[Stored entries]
(begin)

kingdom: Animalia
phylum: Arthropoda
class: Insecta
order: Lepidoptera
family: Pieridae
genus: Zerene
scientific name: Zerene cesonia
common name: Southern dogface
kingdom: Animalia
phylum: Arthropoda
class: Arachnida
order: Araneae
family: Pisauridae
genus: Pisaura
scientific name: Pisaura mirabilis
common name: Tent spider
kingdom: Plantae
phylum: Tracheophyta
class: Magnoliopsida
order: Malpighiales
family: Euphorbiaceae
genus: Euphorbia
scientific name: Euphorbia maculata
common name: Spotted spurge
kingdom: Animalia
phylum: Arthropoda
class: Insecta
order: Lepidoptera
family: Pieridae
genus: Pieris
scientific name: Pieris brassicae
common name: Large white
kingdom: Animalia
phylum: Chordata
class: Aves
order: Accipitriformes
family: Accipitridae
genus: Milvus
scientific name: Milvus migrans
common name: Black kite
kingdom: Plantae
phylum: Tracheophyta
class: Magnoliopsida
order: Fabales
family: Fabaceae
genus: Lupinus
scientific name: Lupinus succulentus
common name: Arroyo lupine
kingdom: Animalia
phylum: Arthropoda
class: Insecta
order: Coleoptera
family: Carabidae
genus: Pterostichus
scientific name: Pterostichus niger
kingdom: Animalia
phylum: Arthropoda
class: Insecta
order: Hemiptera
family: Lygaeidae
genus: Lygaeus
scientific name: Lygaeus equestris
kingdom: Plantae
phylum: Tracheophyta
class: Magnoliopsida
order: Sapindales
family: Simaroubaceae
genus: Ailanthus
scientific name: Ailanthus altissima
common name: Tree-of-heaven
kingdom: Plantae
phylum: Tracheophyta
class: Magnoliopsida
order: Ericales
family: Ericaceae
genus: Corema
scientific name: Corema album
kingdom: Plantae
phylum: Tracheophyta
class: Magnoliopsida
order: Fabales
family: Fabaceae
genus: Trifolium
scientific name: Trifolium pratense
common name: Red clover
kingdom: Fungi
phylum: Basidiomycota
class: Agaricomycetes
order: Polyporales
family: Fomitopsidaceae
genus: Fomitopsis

(end)

## Given exercise
Repeat the lines word for word, beginning at the line that has "order: Araneae" and stopping after the line that has "genus: Lupinus". Include both of those lines.

## Output of the exercise
order: Araneae
family: Pisauridae
genus: Pisaura
scientific name: Pisaura mirabilis
common name: Tent spider
kingdom: Plantae
phylum: Tracheophyta
class: Magnoliopsida
order: Malpighiales
family: Euphorbiaceae
genus: Euphorbia
scientific name: Euphorbia maculata
common name: Spotted spurge
kingdom: Animalia
phylum: Arthropoda
class: Insecta
order: Lepidoptera
family: Pieridae
genus: Pieris
scientific name: Pieris brassicae
common name: Large white
kingdom: Animalia
phylum: Chordata
class: Aves
order: Accipitriformes
family: Accipitridae
genus: Milvus
scientific name: Milvus migrans
common name: Black kite
kingdom: Plantae
phylum: Tracheophyta
class: Magnoliopsida
order: Fabales
family: Fabaceae
genus: Lupinus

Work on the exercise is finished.